**Excerpted text:**
========
Phuket has an international airport located in the north of the island. There are many scheduled flights and chartered flights from domestics and other countries in Asia, Australia, Europe and North America landing in Phuket.
Road network in Phuket can be divided into the following categories: highways, main streets, small roads and lanes. There is one major highway which links Phuket with the mainland and three other minor highways which link the major highways with the outer districts.
There is no rail-line to Phuket but the nearest train station is at nearby Surat Thani.
There are ferry services to and from Phuket with Koh Phi Phi and Koh Lanta.
Songthaews (passenger pick-up vehicles) are a common mode of transport in both the rural and urban areas. Phuket’s songthaews however, are larger than those found in other areas of Thailand. They travel to and from the town to all the beaches.
Samlors (rickshaws) can be found in the provincial town as a means of transportation within the province.
Tuk-tuks are popular with both locals and tourists for short distances.
Phuket is easily accessible by air-conditioned bus from Bangkok and by non air-conditioned buses from all other northern provincial capitals. For travel within the province itself there are older non air-conditioned buses.
These are found in large numbers in the main town and at Patong Beach. The charges differ depending on the traveling distance.
Hat Patong (หาดป่าตอง) 15 kilometres from town, Patong is Phuket’s most developed beach which offers numerous leisure, sporting, shopping and recreational options along its 3-kilometre long crescent bay. Windsurfing, snorkelling, sailing, swimming and sunbathing number among the many popular daytime activities. Patong is equally well known for its vibrant nightlife, among which seafood restaurants feature prominently.
Laem Phromthep (แหลมพรหมเทพ) Phromthep Cape is a headland forming the extreme south end of Phuket. “Phrom” is Thai for the Hindu term, “Brahma,” signifying purity, and “Thep” means ‘God.’ Local villagers used to refer to the cape as “Laem Chao”, or the God’s Cape, and it was an easily recognizable landmark for the early seafarers traveling up the Malay Peninsula from the sub-continent.
Hat Kata (หาดกะตะ) Situated 20 kilometres from town, Kata has clear water flanked by hills, and picturesque Bu Island sits offshore. Kata retains a village feel at its northern and southern ends and is perhaps more family-oriented, its beach is much quieter than Patong. There is also its sister beach Kata Noi.
========
(Dataset records)
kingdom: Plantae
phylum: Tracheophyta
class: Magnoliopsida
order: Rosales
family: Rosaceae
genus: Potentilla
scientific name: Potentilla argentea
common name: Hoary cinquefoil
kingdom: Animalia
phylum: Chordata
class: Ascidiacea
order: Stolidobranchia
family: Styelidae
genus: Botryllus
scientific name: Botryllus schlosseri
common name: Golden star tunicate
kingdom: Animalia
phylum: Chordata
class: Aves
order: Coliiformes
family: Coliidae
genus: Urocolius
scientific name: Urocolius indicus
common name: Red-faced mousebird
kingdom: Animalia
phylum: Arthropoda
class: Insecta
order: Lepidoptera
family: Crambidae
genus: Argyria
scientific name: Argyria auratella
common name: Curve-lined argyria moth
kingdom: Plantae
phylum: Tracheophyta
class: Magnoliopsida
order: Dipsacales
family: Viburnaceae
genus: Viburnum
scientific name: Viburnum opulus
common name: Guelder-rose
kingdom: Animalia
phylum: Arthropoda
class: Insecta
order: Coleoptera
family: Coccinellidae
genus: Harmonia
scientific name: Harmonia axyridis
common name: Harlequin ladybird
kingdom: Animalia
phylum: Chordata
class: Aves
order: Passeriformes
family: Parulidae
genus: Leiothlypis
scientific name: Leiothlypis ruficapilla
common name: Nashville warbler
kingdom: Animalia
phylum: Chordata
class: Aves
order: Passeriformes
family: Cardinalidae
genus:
========
**To be done:**
**A.** Answer these questions from the text on getting around Phuket and its beaches, one line each:
(i) Where is the nearest train station to Phuket?
(ii) How far from town is Hat Patong?
(iii) What does "Thep" mean?
**B.** Write out the text on Phuket transport and beaches from "There are ferry" to "for short distances.", substituting "boat services" for "ferry services".
**C.** Carry on the text about Phuket's transport and beaches, beginning after its final sentence.
None of this material is needed.

**Responses in order:**
**A.**
(i) Surat Thani
(ii) 15 kilometres
(iii) 'God'

**B.**
There are boat services to and from Phuket with Koh Phi Phi and Koh Lanta.
Songthaews (passenger pick-up vehicles) are a common mode of transport in both the rural and urban areas. Phuket’s songthaews however, are larger than those found in other areas of Thailand. They travel to and from the town to all the beaches.
Samlors (rickshaws) can be found in the provincial town as a means of transportation within the province.
Tuk-tuks are popular with both locals and tourists for short distances.

**C.**
Hat Karon (หาดกะรน) The second largest of Phuket’s tourist beaches, some 20 kilometres from town. Large resort complexes line the road behind of the shoreline, but the long, broad beach itself has no development. The sand is very white, and squeaks audibly when walked upon. The southern point has a fine coral reef stretching toward Kata and Bu Island. There is also its sister beach Karon Noi.
View Point (จุดชมวิว) This is located mid-point between Nai Han and Kata beaches. The scenic Kata Noi, Kata and Karon beaches, and Ko Pu Island can be viewed from this point. This is popular known as the most beautiful of all Phuket’s views if not the best in Thailand.
Wat Chalong (วัดฉลองหรือวัดไชยธาราราม) This is where stands the cast statue of Luang Pho Cham, who helped the people of Phuket put down the Angyee, or Chinese Coolie Rebellion, in 1876 during the reign of Rama V. There are also statues of Luang Pho Chuang, and Luang Pho Cham, abbots of the temple during later times.
Khao Phra Thaeo Wildlife Conservation Development and Extension Centre (สถานีพัฒนาและส่งเสริมการอนุรักษ์สัตว์ป่าเขาพระแทว) Its duty is to promote, distribute and wildlife within Khao Phra Thaeo wildlife park. The park is full of virgin forest and also actively conserves a number of wild animals; they would otherwise be extinct in fast-growing Phuket. It is a center for study of the environment and the forest vegetation is spectacular. Giant trees supported by huge buttresses are thick with creepers and climbers of every description.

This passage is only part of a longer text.